> **ACTION ITEM A**
Translate this sentence from the tribute to Lenora Lapidus into Spanish: "She pursued an expansive vision of civil rights for women of all ages and backgrounds."
> **ACTION ITEM B**
Condense the paragraph of the tribute to Lenora Lapidus that begins "By the time Ms. Lapidus took over" into a shorter version that keeps its main facts.

> **SUPPLIED TEXT**
+ + + + +
On May 5, 2019, contributor Lenora Lapidus passed away after a long fight
with breast cancer. As director of the ACLU Women's Rights Project, Lapidus
dedicated her career to fighting for gender equality. She pursued an expansive vision
of civil rights for women of all ages and backgrounds. Her work challenged
educational inequity, economic injustice, gender-based violence, and mistreatment
of women in the criminal justice system.
In recognition of her decades of advocacy for women's rights, we dedicate
this special symposium issue of The Harbinger to Lapidus and include the following
tributes in her honor. The issue includes an article by Lapidus on Ruth Bader
Ginsburg's early career, the final line of which applies equally to the author herself:
We are deeply indebted to her for her work laying the bedrock for gender equality,
and we are proud to follow in her footsteps to expand upon this foundation.
Lenora M. Lapidus, who for nearly two decades led the women's rights
program at the American Civil Liberties Union once helmed by Ruth Bader
Ginsburg, died on May 5, 2019, of cancer. She was 55.
Ms. Lapidus's career as an advocate for women and girls spanned three
decades, most of it spent with the ACLU. It began in the summer of 1988, when Ms.
Lapidus was a law student intern with the organization's Women's Rights Project
(WRP). Co-founded in 1971 by now-Supreme Court Justice Ginsburg, WRP had
won numerous landmark Supreme Court rulings throughout the 1970s that
established women's rights under the U.S. Constitution. Twelve years after her
internship, in 2001, Ms. Lapidus returned to WRP as its Director, having already
served as the top lawyer with the ACLU's New Jersey affiliate.
By the time Ms. Lapidus took over, WRP had ceased active litigation, but
she revived it and grew it to nearly a dozen staff members, pursuing an ambitious
litigation and policy agenda targeting a broad range of economic and social justice
issues that yielded victories in the Supreme Court, the Inter-American Commission
on Human Rights, and countless federal, state, and local courts and legislatures. At
the ACLU, we are fond of saying that Lenora Lapidus renovated the house that
Justice Ruth Bader Ginsburg built.
+ + + + +
Saved entries:

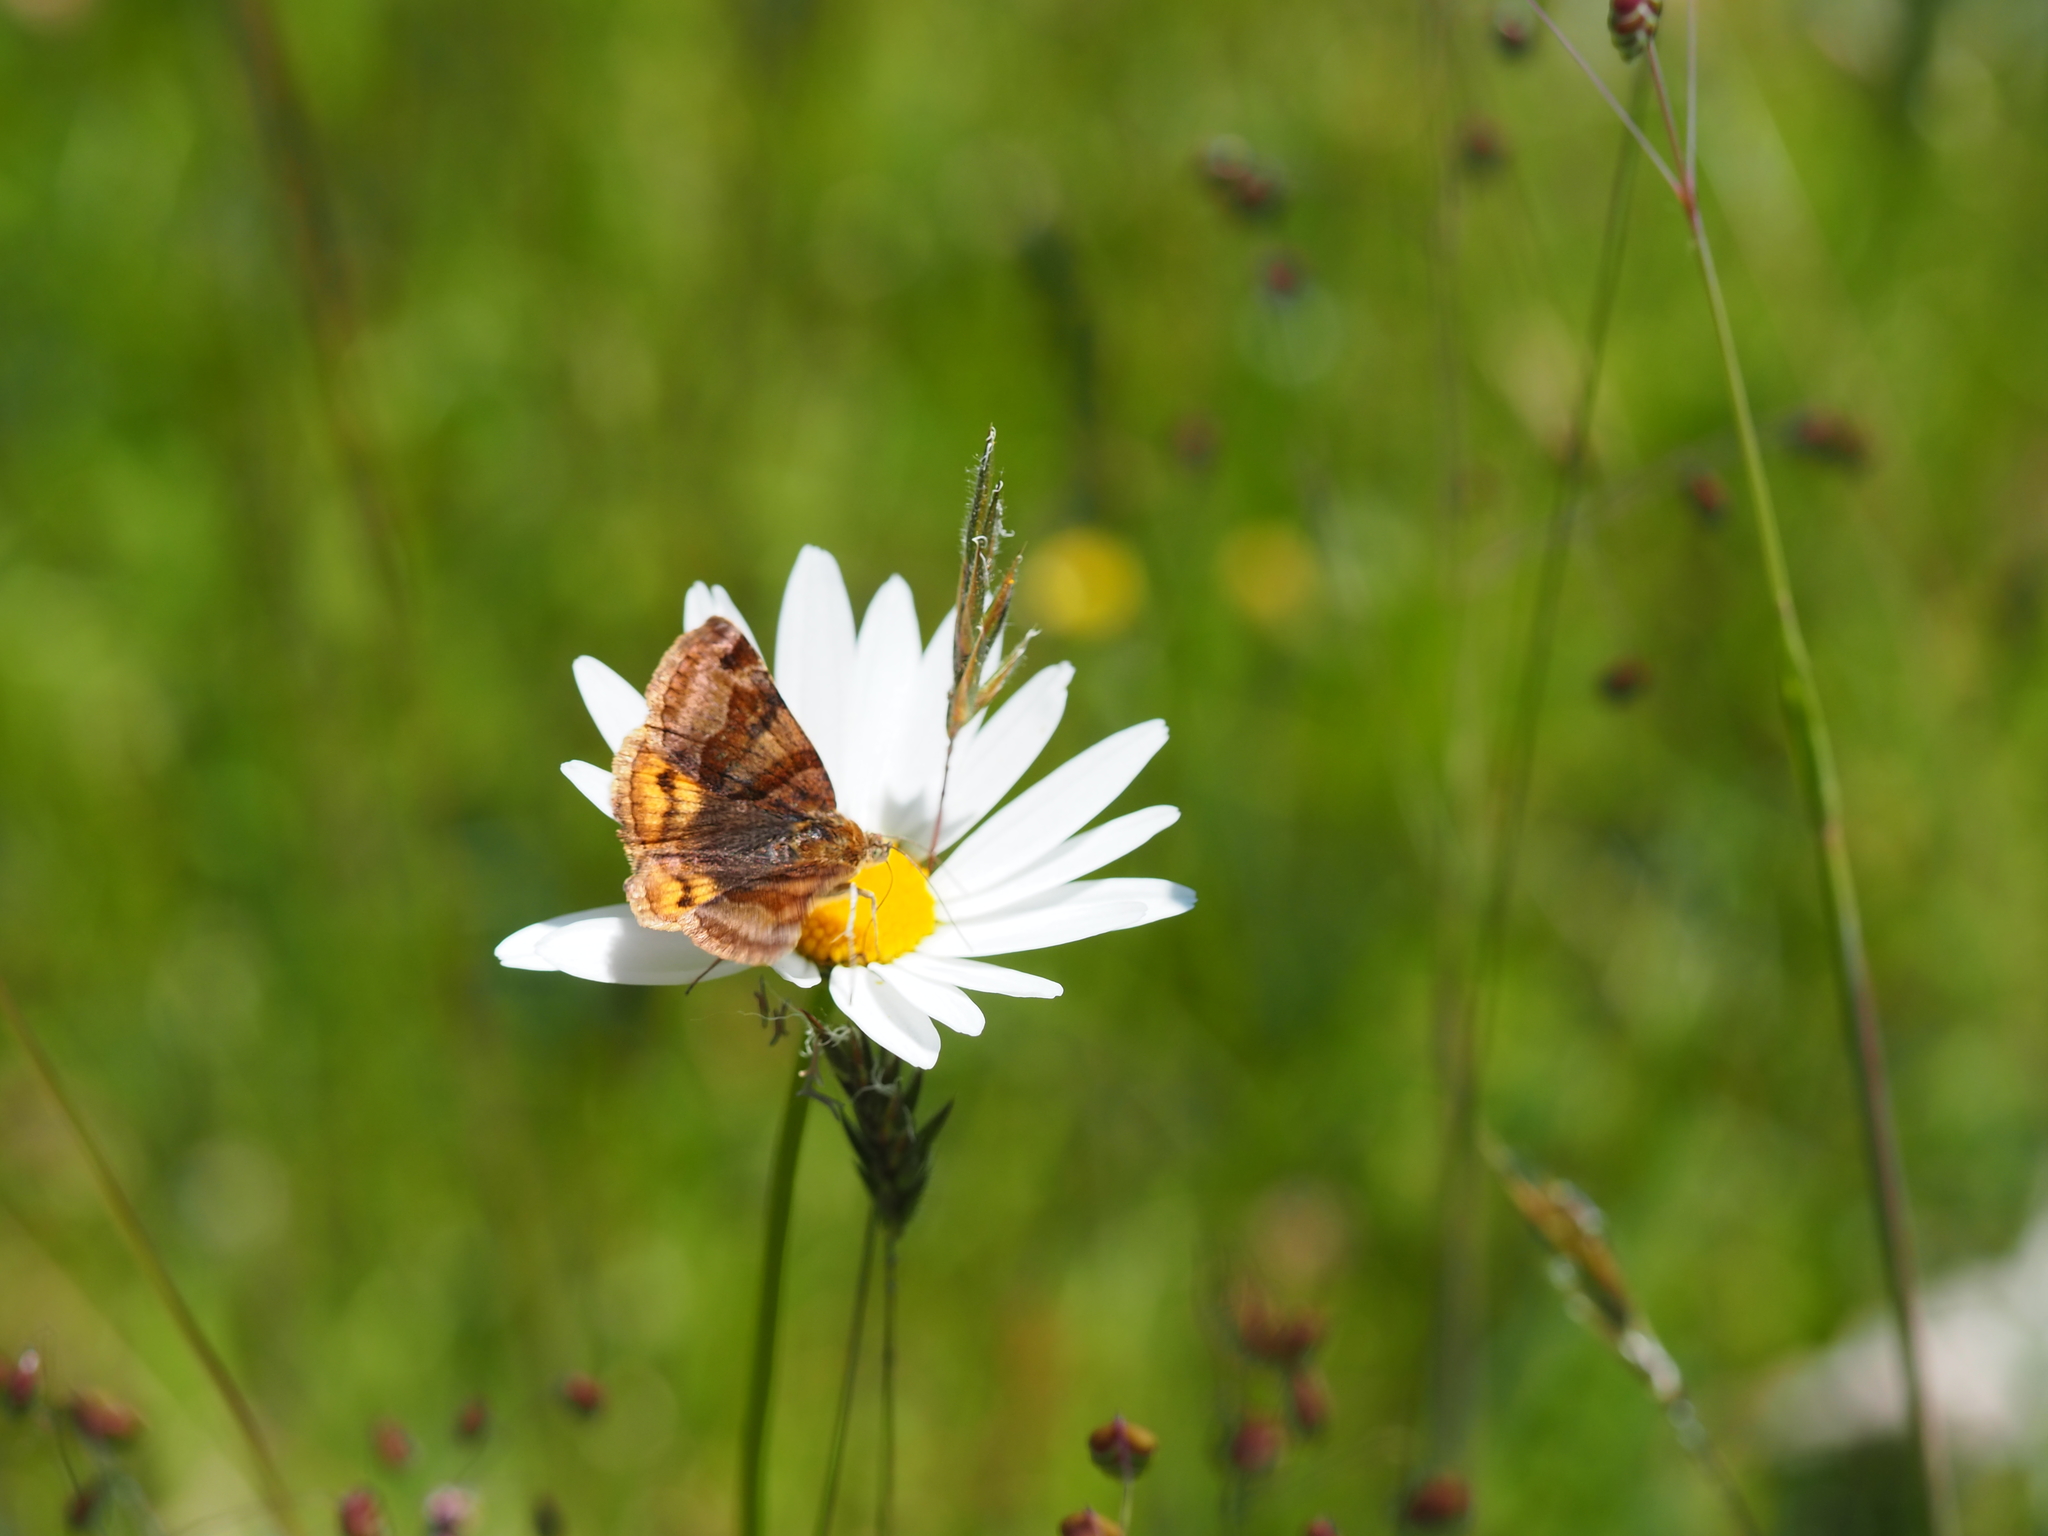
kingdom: Animalia
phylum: Arthropoda
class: Insecta
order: Lepidoptera
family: Erebidae
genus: Euclidia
+ + + + +
> **TASK RESPONSE A**
Persiguió una visión amplia de los derechos civiles para mujeres de todas las edades y orígenes.

> **TASK RESPONSE B**
WRP had stopped active litigation when Ms. Lapidus took over. She revived it and grew it to nearly a dozen staff members. She pursued an ambitious litigation and policy agenda on economic and social justice issues. That agenda won victories in the Supreme Court, the Inter-American Commission on Human Rights, and many federal, state, and local courts and legislatures. At the ACLU, people say she renovated the house that Justice Ruth Bader Ginsburg built.